> _RAW DATA_:
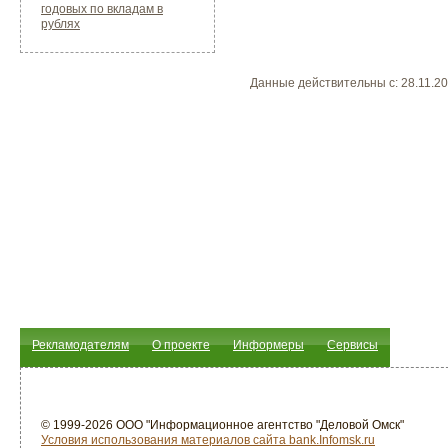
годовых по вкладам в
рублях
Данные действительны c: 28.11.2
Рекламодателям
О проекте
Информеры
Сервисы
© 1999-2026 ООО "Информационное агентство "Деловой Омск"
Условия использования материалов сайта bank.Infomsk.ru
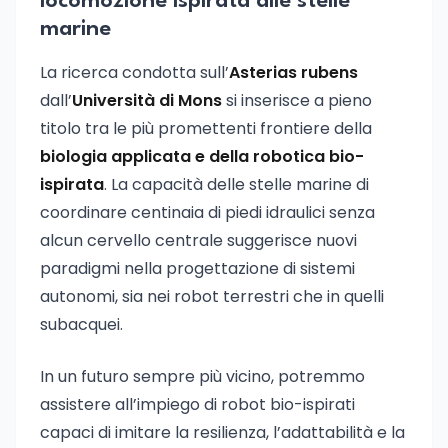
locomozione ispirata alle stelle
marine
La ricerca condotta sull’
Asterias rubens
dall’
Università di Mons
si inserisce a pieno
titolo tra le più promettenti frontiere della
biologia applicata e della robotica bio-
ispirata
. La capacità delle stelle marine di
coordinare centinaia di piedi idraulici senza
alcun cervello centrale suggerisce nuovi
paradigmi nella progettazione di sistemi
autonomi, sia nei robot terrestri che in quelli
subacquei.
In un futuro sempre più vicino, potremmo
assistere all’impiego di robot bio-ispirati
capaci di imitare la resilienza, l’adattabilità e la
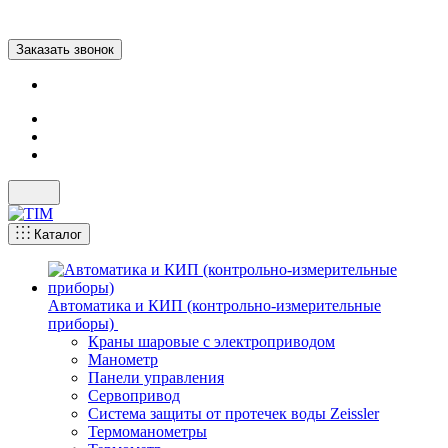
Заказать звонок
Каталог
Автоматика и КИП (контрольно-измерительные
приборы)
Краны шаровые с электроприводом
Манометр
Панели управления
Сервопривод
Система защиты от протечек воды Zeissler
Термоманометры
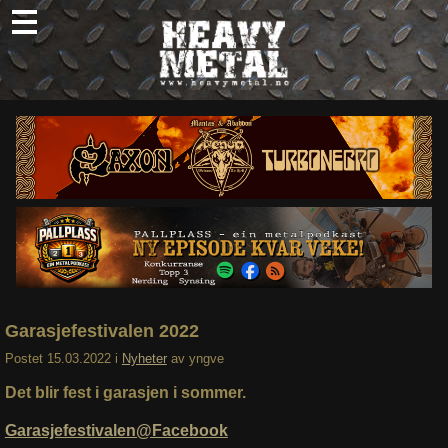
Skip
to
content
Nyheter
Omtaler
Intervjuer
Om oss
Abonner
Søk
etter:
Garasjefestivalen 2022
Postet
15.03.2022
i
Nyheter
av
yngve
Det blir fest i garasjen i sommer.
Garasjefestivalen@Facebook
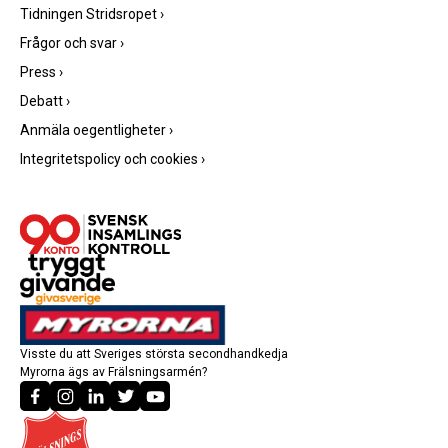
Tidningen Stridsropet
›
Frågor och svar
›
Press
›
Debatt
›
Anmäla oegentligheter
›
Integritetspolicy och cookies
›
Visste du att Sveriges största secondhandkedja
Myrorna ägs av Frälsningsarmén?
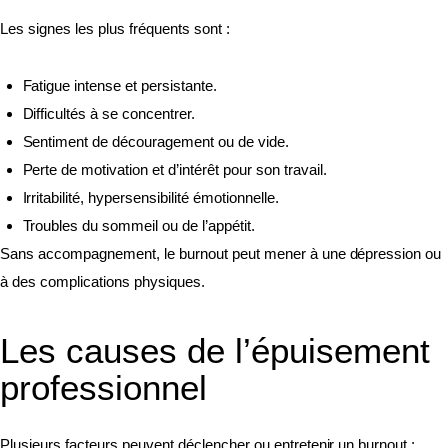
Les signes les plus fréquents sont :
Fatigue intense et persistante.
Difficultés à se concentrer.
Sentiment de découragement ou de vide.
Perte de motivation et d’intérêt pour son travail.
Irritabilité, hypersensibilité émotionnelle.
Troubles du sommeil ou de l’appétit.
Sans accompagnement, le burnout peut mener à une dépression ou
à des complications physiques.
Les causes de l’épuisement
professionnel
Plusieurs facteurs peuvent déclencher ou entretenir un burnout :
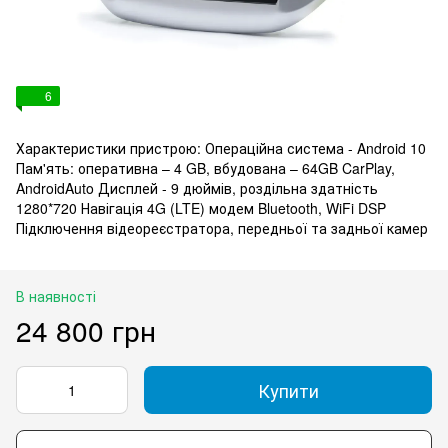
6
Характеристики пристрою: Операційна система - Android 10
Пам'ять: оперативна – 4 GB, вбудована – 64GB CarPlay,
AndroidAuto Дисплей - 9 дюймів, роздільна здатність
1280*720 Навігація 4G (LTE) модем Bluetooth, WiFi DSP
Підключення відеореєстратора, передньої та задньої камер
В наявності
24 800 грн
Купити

> _WHAT THIS TASK INVOLVES_: The material is to be reproduced verbatim, and no picture may appear in the copy.

> _COMPLETED EXERCISE_:
годовых по вкладам в
рублях
Данные действительны c: 28.11.2
Рекламодателям
О проекте
Информеры
Сервисы
© 1999-2026 ООО "Информационное агентство "Деловой Омск"
Условия использования материалов сайта bank.Infomsk.ru
locomozione ispirata alle stelle
marine
La ricerca condotta sull’
Asterias rubens
dall’
Università di Mons
si inserisce a pieno
titolo tra le più promettenti frontiere della
biologia applicata e della robotica bio-
ispirata
. La capacità delle stelle marine di
coordinare centinaia di piedi idraulici senza
alcun cervello centrale suggerisce nuovi
paradigmi nella progettazione di sistemi
autonomi, sia nei robot terrestri che in quelli
subacquei.
In un futuro sempre più vicino, potremmo
assistere all’impiego di robot bio-ispirati
capaci di imitare la resilienza, l’adattabilità e la
Заказать звонок
Каталог
Автоматика и КИП (контрольно-измерительные
приборы)
Краны шаровые с электроприводом
Манометр
Панели управления
Сервопривод
Система защиты от протечек воды Zeissler
Термоманометры
Skip
to
content
Nyheter
Omtaler
Intervjuer
Om oss
Abonner
Søk
etter:
Garasjefestivalen 2022
Postet
15.03.2022
i
Nyheter
av
yngve
Det blir fest i garasjen i sommer.
Garasjefestivalen@Facebook
Tidningen Stridsropet
›
Frågor och svar
›
Press
›
Debatt
›
Anmäla oegentligheter
›
Integritetspolicy och cookies
›
Visste du att Sveriges största secondhandkedja
Myrorna ägs av Frälsningsarmén?
Les signes les plus fréquents sont :
Fatigue intense et persistante.
Difficultés à se concentrer.
Sentiment de découragement ou de vide.
Perte de motivation et d’intérêt pour son travail.
Irritabilité, hypersensibilité émotionnelle.
Troubles du sommeil ou de l’appétit.
Sans accompagnement, le burnout peut mener à une dépression ou
à des complications physiques.
Les causes de l’épuisement
professionnel
Plusieurs facteurs peuvent déclencher ou entretenir un burnout :
6
Характеристики пристрою: Операційна система - Android 10
Пам'ять: оперативна – 4 GB, вбудована – 64GB CarPlay,
AndroidAuto Дисплей - 9 дюймів, роздільна здатність
1280*720 Навігація 4G (LTE) модем Bluetooth, WiFi DSP
Підключення відеореєстратора, передньої та задньої камер
В наявності
24 800 грн
Купити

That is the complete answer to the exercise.